“By the light of the silvery moon" is such a fine time to be in the garden.
The look is quite different from the garden in daylight, and worth considering when you plan your plots. Even full moonlight bathes the garden with only about one-half-millionth as much light as sunlight.
Darkness brings subtle changes in our perceptions of the garden. There's not enough moonlight to activate the color-sensing part in our eyes, so the same garden that is in full color in afternoon is in black and white at night. Not that it is any less appealing: What it lacks in colorful fun it gains in quiet elegance.
Without the distraction of color, mass and form are what catch our attention.
Shrubs that are dense with leaves take on a bold presence at night, joining other amorphous masses. In daylight, those same bushes hardly get a second glance, except when they are in flower.
Walls and trees — every dense, three-dimensional form, in fact — also take on a bold presence in moonlight. Their forms might suggest alien creatures, or guide our eyes or feet along in the dim light.

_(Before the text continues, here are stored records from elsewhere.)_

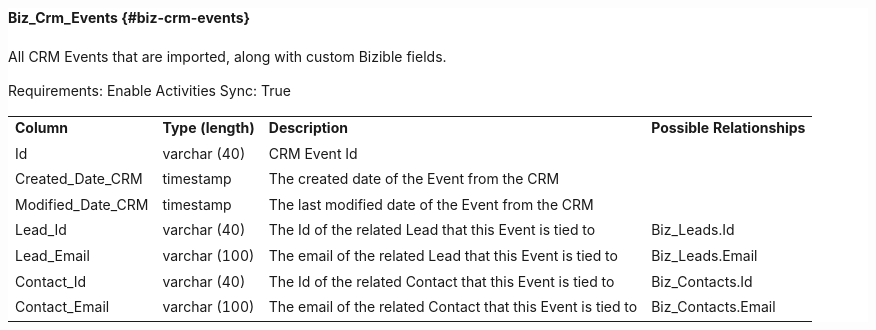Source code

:  </tbody> 
</table>

#### Biz_Crm_Events {#biz-crm-events}

All CRM Events that are imported, along with custom Bizible fields.

Requirements: Enable Activities Sync: True

<table> 
 <colgroup> 
  <col> 
  <col> 
  <col> 
  <col> 
 </colgroup> 
 <tbody> 
  <tr> 
   <td><strong>Column</strong></td> 
   <td><strong>Type (length)</strong></td> 
   <td><strong>Description</strong></td> 
   <td><strong>Possible Relationships</strong></td> 
  </tr> 
  <tr> 
   <td>Id</td> 
   <td>varchar (40)</td> 
   <td>CRM Event Id</td> 
   <td><br></td> 
  </tr> 
  <tr> 
   <td>Created_Date_CRM</td> 
   <td>timestamp</td> 
   <td>The created date of the Event from the CRM</td> 
   <td><br></td> 
  </tr> 
  <tr> 
   <td>Modified_Date_CRM</td> 
   <td>timestamp</td> 
   <td>The last modified date of the Event from the CRM</td> 
   <td><br></td> 
  </tr> 
  <tr> 
   <td>Lead_Id</td> 
   <td>varchar (40)</td> 
   <td>The Id of the related Lead that this Event is tied to</td> 
   <td>Biz_Leads.Id</td> 
  </tr> 
  <tr> 
   <td>Lead_Email</td> 
   <td>varchar (100)</td> 
   <td>The email of the related Lead that this Event is tied to</td> 
   <td>Biz_Leads.Email</td> 
  </tr> 
  <tr> 
   <td>Contact_Id</td> 
   <td>varchar (40)</td> 
   <td>The Id of the related Contact that this Event is tied to</td> 
   <td>Biz_Contacts.Id</td> 
  </tr> 
  <tr> 
   <td>Contact_Email</td> 
   <td>varchar (100)</td> 
   <td>The email of the related Contact that this Event is tied to</td> 
   <td>Biz_Contacts.Email</td> 
  </tr> 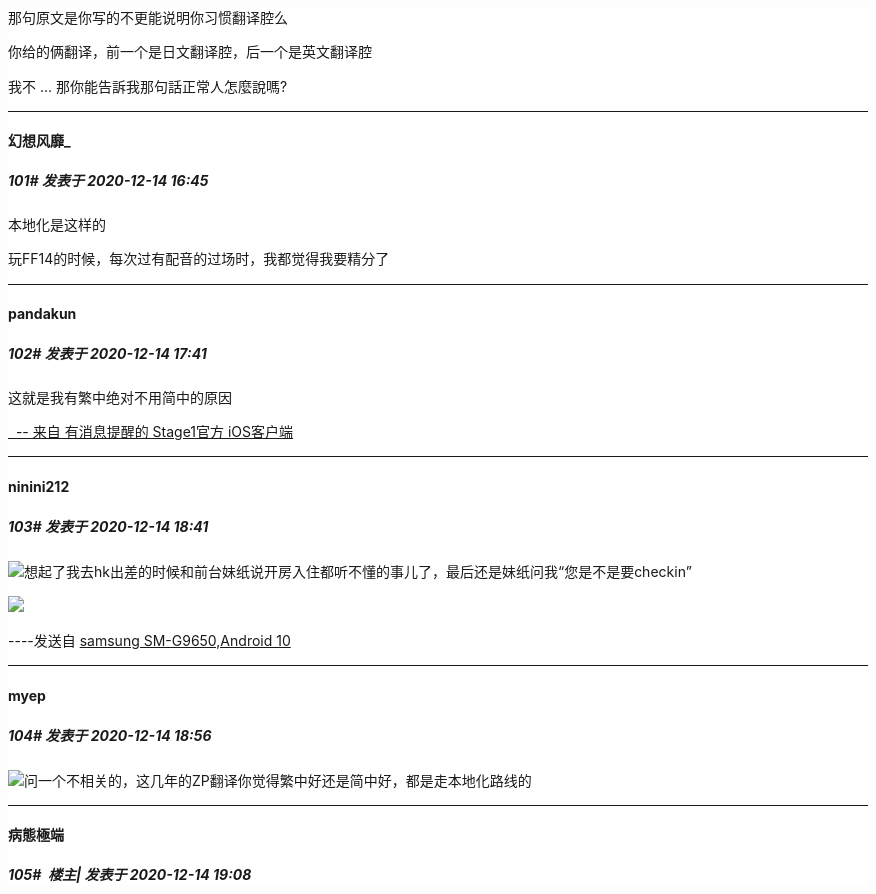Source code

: 那句原文是你写的不更能说明你习惯翻译腔么

你给的俩翻译，前一个是日文翻译腔，后一个是英文翻译腔

我不 ...</blockquote>
那你能告訴我那句話正常人怎麼說嗎?


-----

####  幻想风靡_  
##### 101#       发表于 2020-12-14 16:45


本地化是这样的

玩FF14的时候，每次过有配音的过场时，我都觉得我要精分了


-----

####  pandakun  
##### 102#       发表于 2020-12-14 17:41


这就是我有繁中绝对不用简中的原因

[  -- 来自 有消息提醒的 Stage1官方 iOS客户端](https://itunes.apple.com/fi/app/saraba1st/id1221237470?mt=8)


-----

####  ninini212  
##### 103#       发表于 2020-12-14 18:41


<img src="https://static.saraba1st.com/image/smiley/face2017/020.png" referrerpolicy="no-referrer">想起了我去hk出差的时候和前台妹纸说开房入住都听不懂的事儿了，最后还是妹纸问我“您是不是要checkin”

<img src="https://static.saraba1st.com/image/smiley/face2017/027.png" referrerpolicy="no-referrer">


----发送自 [samsung SM-G9650,Android 10](http://stage1.5j4m.com/?1.32)


-----

####  myep  
##### 104#       发表于 2020-12-14 18:56


<img src="https://static.saraba1st.com/image/smiley/face2017/067.png" referrerpolicy="no-referrer">问一个不相关的，这几年的ZP翻译你觉得繁中好还是简中好，都是走本地化路线的


-----

####  病態極端  
##### 105#         楼主| 发表于 2020-12-14 19:08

And they might offer an earthbound anchor from night's awesome "big sky."
You won't get this feeling from hybrid tea rose bushes or a few marigolds here and there, both of which brighten the garden by day but fade into the darkness of night.
Apparent sizes change
By day, colors alter our perception of the landscape. The red and orange of flowers such as geranium and canna is so eye-catching that the plants seem to jump toward us. A sedate sweep of blue salvia has the opposite effect, receding into the distance. Now jumble the sunlit scene further with contrasts and harmonies among colors. Whew!
For relief, step out into the moonlit garden and be greeted by serene, static masses. For some reason — perhaps it is the lack of color — everything visible in the moonlit garden seems larger than it does by day. By night, butterfly bushes will seem ready to embrace or envelop from all sides; an arbored entranceway to a vegetable garden feels like it towers overhead at night.
Yes, the night garden does have its flowers. As darkness falls, pale flowers, especially white ones, become more prominent. They seem to emit a soft glow.
Among night's most hauntingly beautiful flowers are those whose pale trumpet shapes attract nocturnal bats and moths. Like these pollinators, some varieties of these flowers — angel's trumpet, cereus and moonflower, for example — open only at night, shyly folding up each morning.
The sweet fragrances of many night bloomers strengthen their allure to bats and moths. The perfumes alone might be sufficient enticement to bring you out into the garden at night, even in the absence of moonlight.